Material for the task.
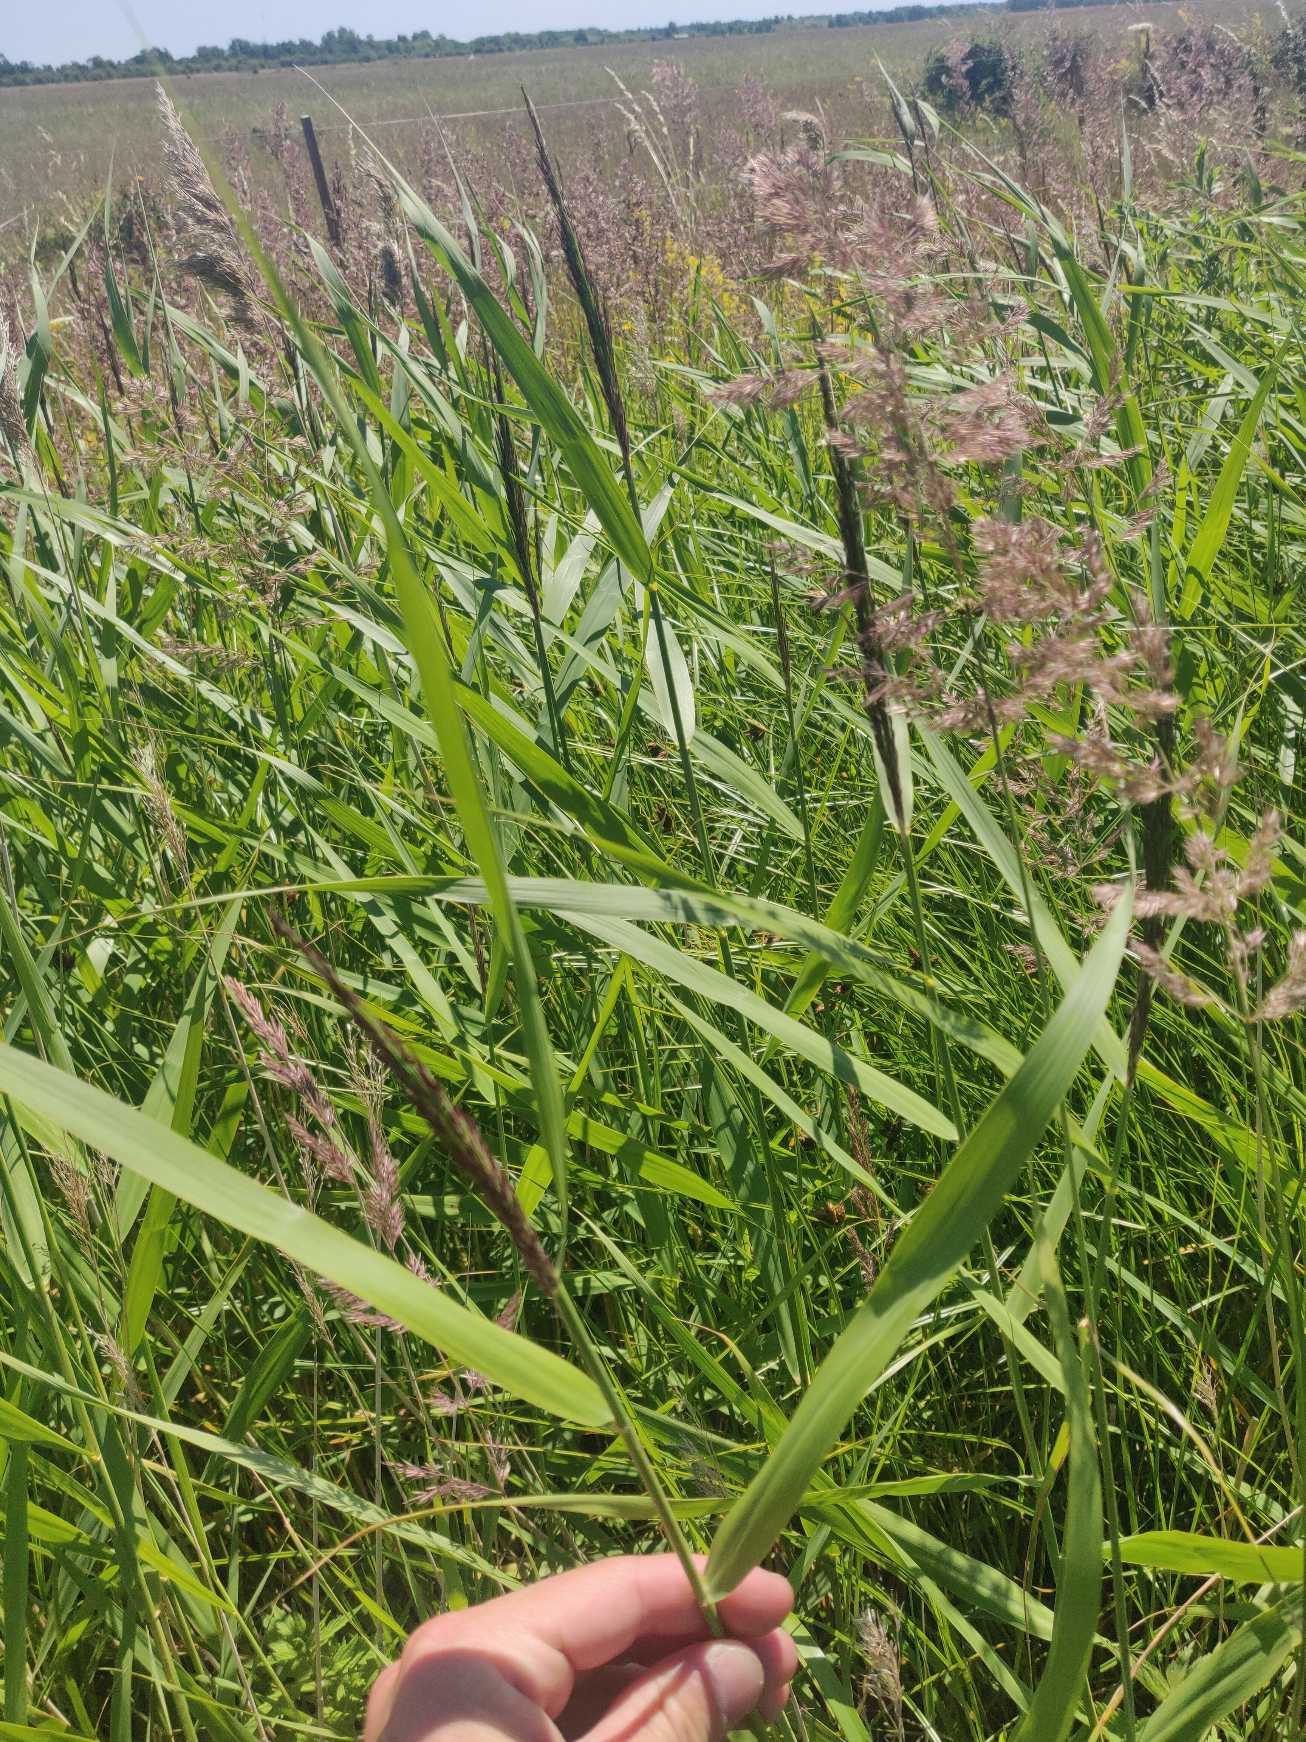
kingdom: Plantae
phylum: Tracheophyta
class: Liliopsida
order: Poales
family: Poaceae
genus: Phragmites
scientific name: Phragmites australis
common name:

Exercise brief.
Please revise the lines of these records so that "vernacular name" replaces "common name" and everything else stays the same, leaving out the pictures.

Correct output.
kingdom: Plantae
phylum: Tracheophyta
class: Liliopsida
order: Poales
family: Poaceae
genus: Phragmites
scientific name: Phragmites australis
vernacular name:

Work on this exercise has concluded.